Critique du volume manga
Publiée le Lundi, 11 Août 2025
Découverte chez Taifu Comics en novembre 2023 avec le sympathique one-shot An Innocent Kiss, la mangaka Emu Soutome a fait son retour dans le catalogue papier de l'éditeur au mois de mars dernier avec le premier volume de Mon amour secret, une série en deux volumes qui a été prépubliée au Japon entre 2021 et 2023 dans les pages du magazine bimestriel Reijin des éditions Takeshobo.
L'oeuvre nous immisce dans un monde folklorique, et plus précisément au coeur d'une montagne mystique peuplée de yôkai et autres créatures divines. Au sein du ryokan (auberge traditionnelle) Mikeneko dans laquelle il vit et travaille, le sérieux Kokufû s'applique quotidiennement en tant que talentueux chef cuisinier, quand bien même il doit notamment composer avec la présence de Ryôya, un facétieux et très gourmand yôkai renard qui a tendance à être insouciant et à n'en faire qu'à sa tête... du moins, jusqu'à ce que ce dernier retrouve enfin la trace d'un tableau qu'il recherchait depuis une centaine d'année et qui lui tient énormément à coeur. Ce tableau, il représente le renard lui-même, peint autrefois dans toute sa beauté par un artiste humain désormais disparu et qui a mis toute son âme et son amour dans sa création. Ressentant mélancoliquement des sentiments ambigus envers ce tableau, Ryôya rêve tant de pouvoir le récupérer... mais celui-ci s'est malheureusement fait couper l'herbe sous le pied par Yûgen, l'intransigeant chef du clan des Ogres, et par son petit frère Benimaru qui compte bien profite de la situation pour faire chanter le beau renard et le mettre dans sa couche. Sur demande de la gouvernante de l'auberge, Kokufû, bien malgré lui, se retrouve alors à devoir veiller sur Ryôya pendant les négociations pour racheter le tableau, mais absolument rien ne va se dérouler si facilement... Le renard pourra-t-il échapper aux griffes de Benimaru ? le tableau pourra-t-il être récupéré ? Qu'est-ce que Yûgen en a fait ? L'âme du peintre transmise dans son tableau pourra-t-elle être sauvée ?

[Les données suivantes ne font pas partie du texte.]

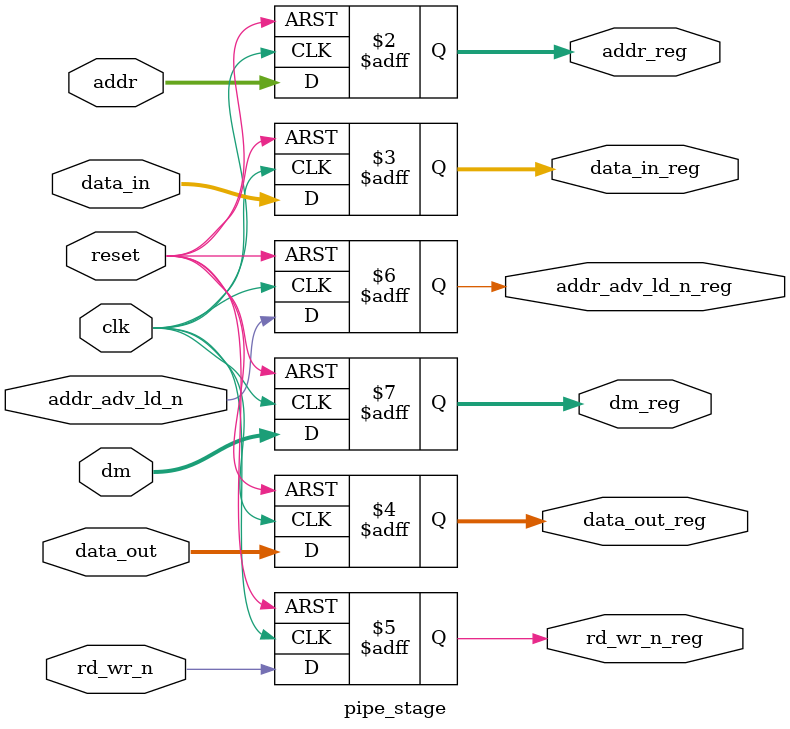
<source format=v>
module pipe_stage(
	clk,
	reset,
	addr,
	data_in,
	data_out,
	rd_wr_n,
	addr_adv_ld_n,
	dm,
	addr_reg,
	data_in_reg,
	data_out_reg,
	rd_wr_n_reg,
	addr_adv_ld_n_reg,
	dm_reg
	);

parameter ASIZE = 18;			// address bus width
parameter DSIZE = 36;			// data bus width
parameter BWSIZE = 4;			// byte enable bus width	

input 					clk;
input 					reset;
	
input	[ASIZE - 1:0]	addr;		
input	[DSIZE - 1:0]	data_in;
input	[DSIZE - 1:0]	data_out;
input 					rd_wr_n;				// active LOW write
input 					addr_adv_ld_n;			// advance/load address (active LOW load)
input	[BWSIZE - 1:0]	dm;						// data mask bits                   

output	[ASIZE - 1:0]	addr_reg;
output	[DSIZE - 1:0]	data_in_reg;
output	[DSIZE - 1:0]	data_out_reg;
output 					rd_wr_n_reg;
output 					addr_adv_ld_n_reg;
output	[BWSIZE - 1:0]	dm_reg;

// Register declarations
reg	[ASIZE - 1:0]	addr_reg;
reg	[DSIZE - 1:0]	data_in_reg;
reg	[DSIZE - 1:0]	data_out_reg;
reg 					rd_wr_n_reg;
reg 					addr_adv_ld_n_reg;
reg	[BWSIZE - 1:0]	dm_reg;

// register all signals

always @ (posedge clk or posedge reset)
begin
	if (reset)
	begin
		addr_reg <= 18'h0;
		data_in_reg <= 36'h0;
		data_out_reg <= 36'h0;
		rd_wr_n_reg <= 1'b0;
		addr_adv_ld_n_reg <= 1'b0;
		dm_reg <= 4'h0;
	end
	
	else
	begin
		addr_reg <= addr;
		data_in_reg <= data_in;
		data_out_reg <= data_out;
		rd_wr_n_reg <= rd_wr_n;
		addr_adv_ld_n_reg <= addr_adv_ld_n;
		dm_reg <= dm;
	end
end

endmodule

</source>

A vrai-dire, à partir de là, mieux vaut éviter de trop en dire sur le déroulement de l'intrigue, tant il se passe déjà un paquet de choses dans ce premier volume en 170 pages et quelques. Peut-être même que la mangaka va un poil trop vite sur certains retournements de situations (on pense surtout ici à l'évolution du lien entre Kokufû et Ryôya, certes belle et touchante mais rushée), voire a de quoi décontenancer par quelques choix (notamment, les frères Yûgen et Benimaru ont un lien plutôt particulier entre eux, et il faudra mettre ça sur leur statut d'ogres). Mais dans les faits, il est indéniable que la lecture a souvent de quoi captiver, ne serait-ce que pour son rendu visuel où Emu Soutome brille dans ses designs élégants et expressifs (comment résister à Ryôya, qui passe facilement par tant d'émotion, et cela autant sous sa forme de renard que sous sa forme humaine ? ), dans ses cadres folkloriques et naturels travaillés et ravissants, et dans ses découpages souvent aux petits oignons. Au-delà de la beauté de ses planches, l'autrice sait profiter de ses événements pour nous offrir des ambiances bien différentes selon les séquences, entre phases assez paisibles voire contemplatives et moments un peu plus tournés sur l'action et le drame. Surtout, au bout de tout ça, la mangaka sonde bien ses deux personnages principaux. Et bien que, comme déjà évoqué plus haut, le regard que Kokufû pose sur Ryôya évolue un peu précipitamment, le travail fait sur le renard est en revanche très attachant: en même temps que Kokufû, on aime essayer de comprendre avec attachement la part de mélancolie qu'il peut cacher derrière son caractère si souvent pétillant. Et en prime, toute cette affaire autour du tableau met joliment en valeur tout ce qu'un artiste, un créateur peut insuffler de lui-même dans son travail, en terme d'émotions et de sentiments.
Dans l'ensemble, ce premier volume est donc assez captivant et servi par un travail visuel ravissant et immersif à souhait. C'est donc avec beaucoup d'attentes que l'on replongera dans ce bel univers folklorique via le deuxième et dernier tome, sorti en France fin juin !
Qui plus est, l'édition française est très soignée: la jaquette reste très proche de l'originale japonaise, la première page en couleurs sur papier glacé nous gratifie d'une jolie illustration des deux personnages principaux, le papier est à la fois souple, opaque et agréable à manipuler, l'impression effectuée en France chez Dupliprint est très bonne, la traduction assurée par Nicolas Pujol est très claire, et le travail d'adaptation graphique et de lettrage signé Jef.Mod est propre.